Она ставит передо мной плошки с джемом, апельсиновым, малиновым, яблочным - любой на мой выбор, и тарелку с самими блинчиками. Садится напротив и украдкой рассматривает.
- Как спалось?
- Отлично, - говорю я, не поднимая глаз и запихиваюсь, лишь бы рот был занят.
У Мируны плохо получается играть роль мисс «как будто ничего не произошло», поэтому уже в следующую секунду она спрашивает:
- Все в порядке?
- Да, - я снова не смотрю на нее. – Просто немного ударился головой, поэтому у меня была дезориентация. Ничего серьезного, и нет, меня не тошнит, - тут же добавляю я, предвосхищая следующий вопрос.
Но у Мируны все равно на лбу появляются «взволнованные» морщинки.
- Может быть, тебя показать врачу?
- Ничего не произошло, - твердо, почти шипя выдавливаю я.

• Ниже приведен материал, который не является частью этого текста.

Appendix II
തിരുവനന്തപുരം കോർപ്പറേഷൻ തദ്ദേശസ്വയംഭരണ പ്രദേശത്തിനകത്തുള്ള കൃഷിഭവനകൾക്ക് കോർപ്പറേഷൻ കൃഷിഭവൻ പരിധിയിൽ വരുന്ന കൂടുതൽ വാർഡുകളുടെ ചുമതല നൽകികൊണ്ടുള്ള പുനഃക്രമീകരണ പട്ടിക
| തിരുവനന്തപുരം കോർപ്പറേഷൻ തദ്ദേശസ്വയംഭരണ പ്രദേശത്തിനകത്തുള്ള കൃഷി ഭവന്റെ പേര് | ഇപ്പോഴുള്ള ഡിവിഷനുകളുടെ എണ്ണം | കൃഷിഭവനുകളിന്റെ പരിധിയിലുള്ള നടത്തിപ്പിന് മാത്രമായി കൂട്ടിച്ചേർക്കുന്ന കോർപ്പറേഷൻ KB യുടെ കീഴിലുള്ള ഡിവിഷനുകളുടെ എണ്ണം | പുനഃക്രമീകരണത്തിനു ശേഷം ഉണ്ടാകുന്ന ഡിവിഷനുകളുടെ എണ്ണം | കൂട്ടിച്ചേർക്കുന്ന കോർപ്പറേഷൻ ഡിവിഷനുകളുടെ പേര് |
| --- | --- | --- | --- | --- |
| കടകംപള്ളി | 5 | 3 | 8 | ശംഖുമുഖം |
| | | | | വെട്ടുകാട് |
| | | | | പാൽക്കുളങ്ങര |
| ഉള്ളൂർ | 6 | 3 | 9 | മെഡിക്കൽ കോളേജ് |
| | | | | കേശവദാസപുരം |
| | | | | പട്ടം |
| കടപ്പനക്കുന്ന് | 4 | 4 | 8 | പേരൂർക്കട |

Мне совсем не хочется, чтобы она напоминала мне снова и снова о том, что была свидетельницей моего вчерашнего позора. Я уже готов подняться и уйти вместе с тарелкой, но в самый последний момент Мируна кивает и отстраняется. У нее виноватое лицо, и я почти ее прощаю, но... Какого черта она вообще вечно лезет не в свое дело?
Ничего страшного не произошло, если бы я остался в лесу. Наступило бы утро, и я бы легко нашел дорогу домой. К тому же, как оказалось, я был совсем недалеко.

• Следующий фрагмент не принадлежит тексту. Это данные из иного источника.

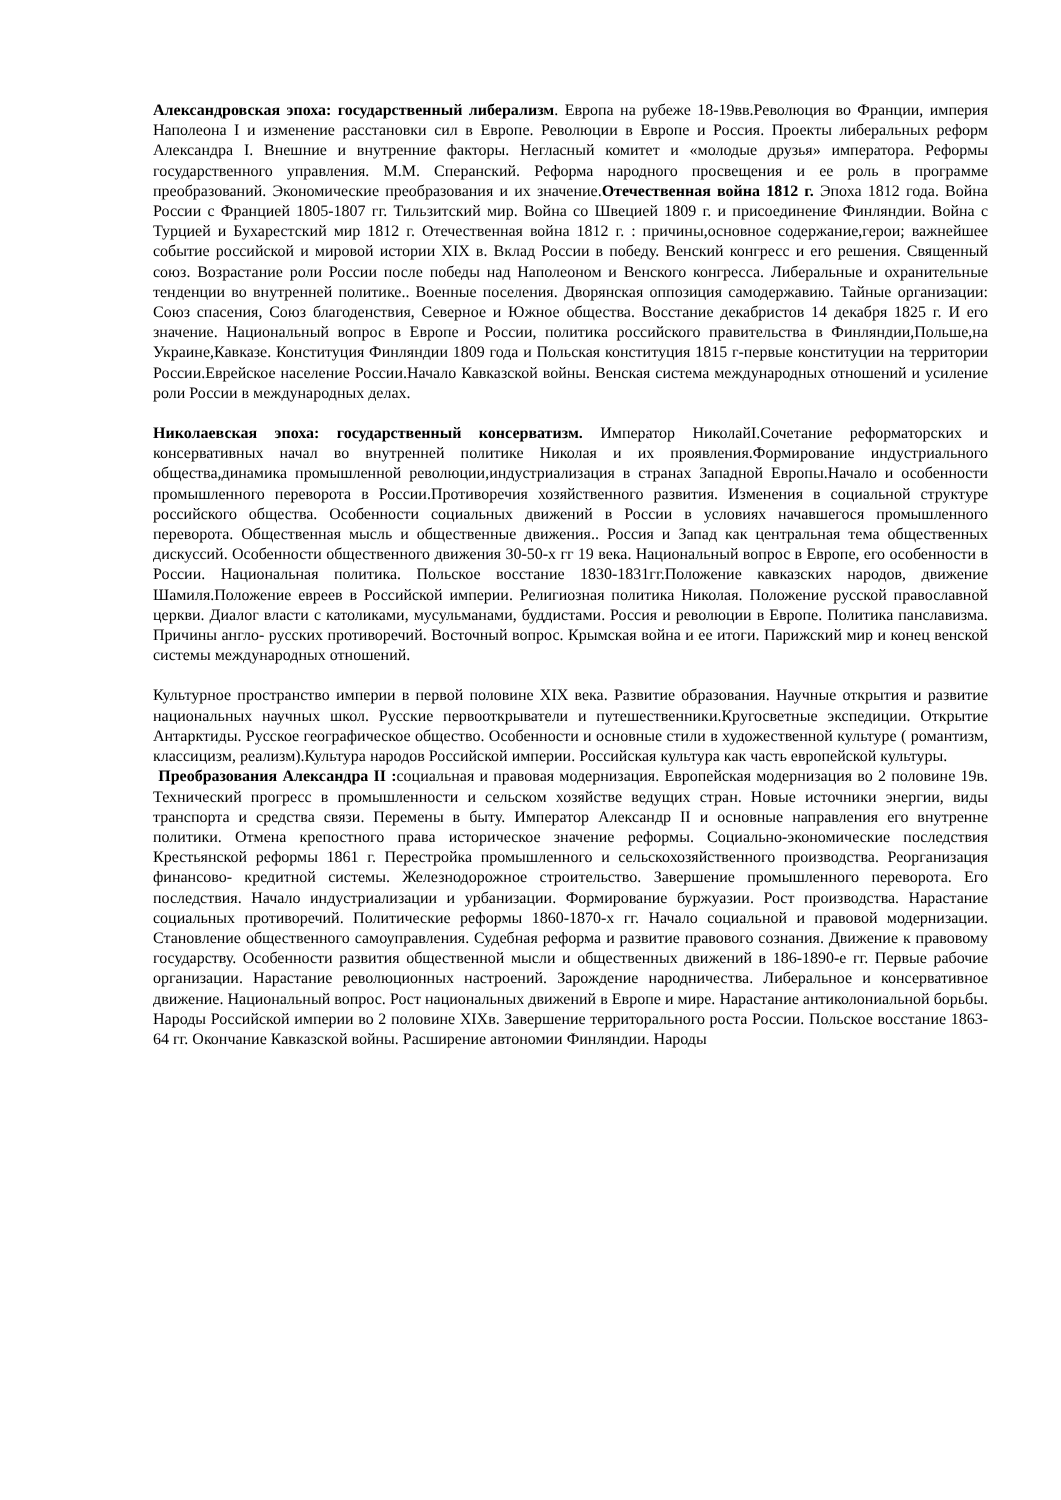Александровская эпоха: государственный либерализм. Европа на рубеже 18-19вв.Революция во Франции, империя Наполеона I и изменение расстановки сил в Европе. Революции в Европе и Россия. Проекты либеральных реформ Александра I. Внешние и внутренние факторы. Негласный комитет и «молодые друзья» императора. Реформы государственного управления. М.М. Сперанский. Реформа народного просвещения и ее роль в программе преобразований. Экономические преобразования и их значение.Отечественная война 1812 г. Эпоха 1812 года. Война России с Францией 1805-1807 гг. Тильзитский мир. Война со Швецией 1809 г. и присоединение Финляндии. Война с Турцией и Бухарестский мир 1812 г. Отечественная война 1812 г. : причины,основное содержание,герои; важнейшее событие российской и мировой истории XIX в. Вклад России в победу. Венский конгресс и его решения. Священный союз. Возрастание роли России после победы над Наполеоном и Венского конгресса. Либеральные и охранительные тенденции во внутренней политике.. Военные поселения. Дворянская оппозиция самодержавию. Тайные организации: Союз спасения, Союз благоденствия, Северное и Южное общества. Восстание декабристов 14 декабря 1825 г. И его значение. Национальный вопрос в Европе и России, политика российского правительства в Финляндии,Польше,на Украине,Кавказе. Конституция Финляндии 1809 года и Польская конституция 1815 г-первые конституции на территории России.Еврейское население России.Начало Кавказской войны. Венская система международных отношений и усиление роли России в международных делах.
Николаевская эпоха: государственный консерватизм. Император НиколайI.Сочетание реформаторских и консервативных начал во внутренней политике Николая и их проявления.Формирование индустриального общества,динамика промышленной революции,индустриализация в странах Западной Европы.Начало и особенности промышленного переворота в России.Противоречия хозяйственного развития. Изменения в социальной структуре российского общества. Особенности социальных движений в России в условиях начавшегося промышленного переворота. Общественная мысль и общественные движения.. Россия и Запад как центральная тема общественных дискуссий. Особенности общественного движения 30-50-х гг 19 века. Национальный вопрос в Европе, его особенности в России. Национальная политика. Польское восстание 1830-1831гг.Положение кавказских народов, движение Шамиля.Положение евреев в Российской империи. Религиозная политика Николая. Положение русской православной церкви. Диалог власти с католиками, мусульманами, буддистами. Россия и революции в Европе. Политика панславизма. Причины англо- русских противоречий. Восточный вопрос. Крымская война и ее итоги. Парижский мир и конец венской системы международных отношений.
Культурное пространство империи в первой половине XIX века. Развитие образования. Научные открытия и развитие национальных научных школ. Русские первооткрыватели и путешественники.Кругосветные экспедиции. Открытие Антарктиды. Русское географическое общество. Особенности и основные стили в художественной культуре ( романтизм, классицизм, реализм).Культура народов Российской империи. Российская культура как часть европейской культуры.
Преобразования Александра II : социальная и правовая модернизация. Европейская модернизация во 2 половине 19в. Технический прогресс в промышленности и сельском хозяйстве ведущих стран. Новые источники энергии, виды транспорта и средства связи. Перемены в быту. Император Александр II и основные направления его внутренне политики. Отмена крепостного права историческое значение реформы. Социально-экономические последствия Крестьянской реформы 1861 г. Перестройка промышленного и сельскохозяйственного производства. Реорганизация финансово- кредитной системы. Железнодорожное строительство. Завершение промышленного переворота. Его последствия. Начало индустриализации и урбанизации. Формирование буржуазии. Рост производства. Нарастание социальных противоречий. Политические реформы 1860-1870-х гг. Начало социальной и правовой модернизации. Становление общественного самоуправления. Судебная реформа и развитие правового сознания. Движение к правовому государству. Особенности развития общественной мысли и общественных движений в 186-1890-е гг. Первые рабочие организации. Нарастание революционных настроений. Зарождение народничества. Либеральное и консервативное движение. Национальный вопрос. Рост национальных движений в Европе и мире. Нарастание антиколониальной борьбы. Народы Российской империи во 2 половине XIXв. Завершение территорального роста России. Польское восстание 1863-64 гг. Окончание Кавказской войны. Расширение автономии Финляндии. Народы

Тем не менее, после завтрака я уже не спешу в чащу, как обычно. Я поднимаюсь в мамин кабинет, смотрю с минуту, как она работает, а потом все-таки спрашиваю, прежде чем в который раз незаметно стащить флешку:
- Птицы больше тебя не беспокоят?
Она даже не вздрагивает и оборачивается с милой улыбкой на лице, словно знала, что все это время я стоял на пороге.
- Ох, Самуэль, спасибо тебе. Теперь тут гораздо тише и лучше работается.